Can’t answer this because then I would have to think about my fears. I have spent many years building coping tools I need to handle fear – the most paralyzing force in the universe. I count primarily on compartmentalization – my fears live in a file room, each in a locked (and neatly labeled) drawer. They’re always accessible, but I don’t have to interact with them until one of them starts to rattle its drawer and then I deal with it in a therapy session. I started EFT tapping with a therapist about 3 years ago, and it been a monumental tool to add to my life. My close friends have remarked at how much growth they have seen in me since then. It’s a little weird, but it’s worth checking out.
What is one thing everyone gets wrong about what you do?
Strangers often think because I work in politics, I want to discuss politics. Nope! It’s still one of those off-limits topics, along with money and religion (and I’ll add in food and child-rearing). I usually respond with a big smile and say, “Well, if I answered that question I’d be legally required to charge you $250 an hour!” It’s not quite true, but it conveys the message effectively.
What does self care look like in your life?
I’ve been looking for the keys to self-care for awhile – the one or two power pieces that when in place, make everything else feel easier. I think I’ve identified one – a clean house. When my apartment is in order I’m more relaxed, I’m getting more sleep, I’m more likely to work out and eat something healthy and feel generally better about life. So I’ve started throwing money at that problem – in addition to a house cleaner, I send out my laundry and I hired an organizer to help me de-clutter and create places for everything. It feels like a life hack, like I’m cheating the system. It’s delightful and it makes me happy and sometimes I just giggle when I think about it. It’s also an easy first expense to give up, which gives me some needed flexibility in my budget.
What helps when you’re stuck? Do you have a motto or quote that inspires/motivates you?
Audre Lorde said, “When I dare to be powerful, to use my strength in service of my vision, then it becomes less and less important whether I am afraid.” The idea that fear is irrelevant is really freeing. It doesn’t actually matter if I’m afraid; it’s a totally normal part of both life and business, and it’s not a piece of information that I need to factor into decision-making.
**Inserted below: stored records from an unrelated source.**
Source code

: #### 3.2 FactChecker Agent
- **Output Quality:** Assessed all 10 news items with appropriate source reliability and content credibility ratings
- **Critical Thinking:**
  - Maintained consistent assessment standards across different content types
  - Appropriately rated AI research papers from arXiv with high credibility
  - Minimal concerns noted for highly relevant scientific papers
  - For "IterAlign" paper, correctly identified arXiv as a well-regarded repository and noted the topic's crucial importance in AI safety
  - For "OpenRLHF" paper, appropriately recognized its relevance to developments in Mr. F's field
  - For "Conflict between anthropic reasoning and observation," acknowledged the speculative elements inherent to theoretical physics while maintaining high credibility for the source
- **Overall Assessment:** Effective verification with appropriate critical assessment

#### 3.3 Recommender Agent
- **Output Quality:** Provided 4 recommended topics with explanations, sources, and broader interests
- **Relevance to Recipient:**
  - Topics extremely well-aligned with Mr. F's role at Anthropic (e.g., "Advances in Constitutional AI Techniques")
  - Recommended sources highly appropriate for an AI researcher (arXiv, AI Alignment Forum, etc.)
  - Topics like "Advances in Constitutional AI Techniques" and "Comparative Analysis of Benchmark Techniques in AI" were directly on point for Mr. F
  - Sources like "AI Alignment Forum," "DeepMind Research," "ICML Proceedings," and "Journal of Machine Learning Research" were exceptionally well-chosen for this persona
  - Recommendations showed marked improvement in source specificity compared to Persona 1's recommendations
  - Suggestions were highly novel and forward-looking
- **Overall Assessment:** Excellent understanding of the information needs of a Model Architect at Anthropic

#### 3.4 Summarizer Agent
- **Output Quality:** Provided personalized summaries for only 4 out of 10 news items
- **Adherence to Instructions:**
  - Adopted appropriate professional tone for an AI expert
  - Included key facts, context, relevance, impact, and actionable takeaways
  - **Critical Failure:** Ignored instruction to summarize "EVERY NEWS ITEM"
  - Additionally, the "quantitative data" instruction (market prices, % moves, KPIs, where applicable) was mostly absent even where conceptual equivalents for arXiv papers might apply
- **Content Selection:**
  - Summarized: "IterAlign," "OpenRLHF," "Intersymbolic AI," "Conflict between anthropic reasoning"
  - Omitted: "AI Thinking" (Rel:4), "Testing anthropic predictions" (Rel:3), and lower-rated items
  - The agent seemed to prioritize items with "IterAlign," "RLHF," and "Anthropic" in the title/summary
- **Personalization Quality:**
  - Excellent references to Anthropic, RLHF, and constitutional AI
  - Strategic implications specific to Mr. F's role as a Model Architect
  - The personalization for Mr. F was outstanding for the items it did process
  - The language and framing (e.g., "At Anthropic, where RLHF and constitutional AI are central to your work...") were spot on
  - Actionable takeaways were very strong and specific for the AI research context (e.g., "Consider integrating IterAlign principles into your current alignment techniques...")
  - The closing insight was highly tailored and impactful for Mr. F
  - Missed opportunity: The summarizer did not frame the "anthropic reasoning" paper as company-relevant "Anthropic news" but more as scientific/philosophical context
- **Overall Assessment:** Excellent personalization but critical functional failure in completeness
It means I don’t have to worry about figuring out how to NOT be afraid – that seems much harder. There’s room for the fear to stay, but it doesn’t have any power.
Are there any women who helped pave the way for your success?
So, so many. I feel quite closely connected to a huge cohort of women in my industry. I visualize us tightly linked at the elbows and moving forward together. Without the email groups and social media support and happy hours and hugs and tears and “that’s effed up” and “I see you, girl,” I can guarantee I would not be where I am. I would have been unable to get out of bed at least half the time. Then there are the business deals that come with that huge cohort, I’ve done pretty well prioritizing connections with women in an industry full of men. There are the almost exclusively women of color who do the invisible work to support my life – the amazing concierge at my apartment building, the people who do my laundry, the team who cleans my house. And Greenhouse specifically is built on this amazing group of highly accomplished women who have individually said, “I want to help” and are each doing pieces of the work that has to get done. One friend of mine is doing scheduling for me while she’s on parental leave from her job. It’s been a really critical resource.
Lastly, and most important, what is your favorite TV show and what is your favorite snack?
I’m so behind on TV. I am waiting for Grey’s Anatomy to come back; it’s an old favorite and I always make time for it. I also really like the Mireille Enos Peter Krause show that’s happening. Homeland, in spurts, when I can handle the stress.
Favorite snack. I want to say nuts or avocado but I have to be real and say just cheese, always cheese, forever cheese.